Odds of anyone in a group getting picked 3 times in a row I asked this question earlier today, but now need to extend it and can't seem to generalize it out to a third event:
My original question was: You have a list of 10,000 people. Every week, you randomly select 2% (200) of those people. What are the odds of one or more of those 2% getting picked the following week?
Now, I need to know, what are the odds of anyone picked in that first week getting picked the two following weeks?
 A: A straightforward Monte Carlo method can be used to find a decent approximation. In Python2, we can do the following.
import random
def run_trials(num_people_total, num_people_selected, num_rounds, num_trials):
    matched = 0
    people = set(range(num_people_total))
    for _ in xrange(num_trials):
        resultant = set(random.sample(people, num_people_selected))
        for _ in xrange(num_rounds-1):
            resultant.intersection_update(random.sample(people, num_people_selected))
        if resultant:
            matched += 1
    return matched

running this simulation with 10000 people, 200 selected, 3 rounds, and 50000, I got 3909 hits, or about 7.8%.

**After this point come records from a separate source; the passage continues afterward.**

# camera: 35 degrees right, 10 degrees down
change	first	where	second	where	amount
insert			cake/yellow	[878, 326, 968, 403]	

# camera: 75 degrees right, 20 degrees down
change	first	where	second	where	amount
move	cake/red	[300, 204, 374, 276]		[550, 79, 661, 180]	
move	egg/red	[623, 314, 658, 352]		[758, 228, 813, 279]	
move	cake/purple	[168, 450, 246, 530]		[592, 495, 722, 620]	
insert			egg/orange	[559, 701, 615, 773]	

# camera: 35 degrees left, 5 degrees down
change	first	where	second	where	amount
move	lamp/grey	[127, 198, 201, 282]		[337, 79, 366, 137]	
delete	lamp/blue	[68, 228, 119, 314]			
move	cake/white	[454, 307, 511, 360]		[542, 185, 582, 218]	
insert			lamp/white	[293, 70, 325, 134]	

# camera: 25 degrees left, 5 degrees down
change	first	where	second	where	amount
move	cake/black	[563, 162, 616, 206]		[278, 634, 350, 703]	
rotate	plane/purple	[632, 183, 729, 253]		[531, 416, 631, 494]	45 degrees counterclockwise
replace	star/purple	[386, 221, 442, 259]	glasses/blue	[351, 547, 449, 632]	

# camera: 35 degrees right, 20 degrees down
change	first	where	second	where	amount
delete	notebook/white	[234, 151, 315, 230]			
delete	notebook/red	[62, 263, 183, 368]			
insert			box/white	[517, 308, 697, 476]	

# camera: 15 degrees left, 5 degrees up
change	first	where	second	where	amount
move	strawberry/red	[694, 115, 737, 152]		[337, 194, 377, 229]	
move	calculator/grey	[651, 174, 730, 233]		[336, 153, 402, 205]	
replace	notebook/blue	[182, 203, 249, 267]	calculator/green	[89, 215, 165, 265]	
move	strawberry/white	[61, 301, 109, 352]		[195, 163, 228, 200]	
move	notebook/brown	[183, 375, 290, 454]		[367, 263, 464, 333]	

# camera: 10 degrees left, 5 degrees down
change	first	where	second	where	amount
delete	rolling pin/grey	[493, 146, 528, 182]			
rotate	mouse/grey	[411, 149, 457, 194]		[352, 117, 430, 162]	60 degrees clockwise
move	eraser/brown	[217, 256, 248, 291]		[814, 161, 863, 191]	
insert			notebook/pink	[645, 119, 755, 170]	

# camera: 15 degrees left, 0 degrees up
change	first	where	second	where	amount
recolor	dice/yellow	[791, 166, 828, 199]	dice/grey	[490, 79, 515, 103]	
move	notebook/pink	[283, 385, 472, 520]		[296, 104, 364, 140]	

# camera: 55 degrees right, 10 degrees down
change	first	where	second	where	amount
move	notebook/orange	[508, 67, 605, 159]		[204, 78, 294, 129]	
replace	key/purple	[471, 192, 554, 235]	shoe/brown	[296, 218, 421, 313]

Alternatively, since you said 5600 employees with 112 in your comment to Batman, I ran the code with 5600 people, 112 selected, and 100000 trials, obtaining 4315 hits, yielding 4.3%
A: Hint: Look at the complement event. For picking none of those initial two hundred the following week, you have (10000-200) people to choose from.
A: Sir, I have been looking this over and I looked at the answer to your previous question. You asked the probability of a person being selected in week 2 given that he was selected in week 1. Now you are wanting to know the probability of this person getting selected again in week three. This is mathematically equivalent to asking the probability of selection in week 3 given that he was selected in week two. 
Then why not treat this in the same manner as the probability of rolling heads n times in a row on a fair coin. (so .5^n in that case). Here using the same method of solution from your earlier question and your new numbers of 5600 and 112, the probability of one of the people selected in week 1 being selected in week two is approximately 89.8%.
Here is some supporting math:
P(person from 1 being selected in week 2)=1- P(none from week 1 selected in week 2)
P(person from 1 being selected in week 2)= 1 - $\frac{5488 \choose 112}{5600 \choose 112}$=.898 
Then the probability of one of those people being selected in week 3 is .898^2. This is .8064 or 80.64%. I hope I did not make a gross conceptual error here.  
So there is a high probability that this can happen. If I made a mistake, please let me know. My other thought is to use Bayes' theorem.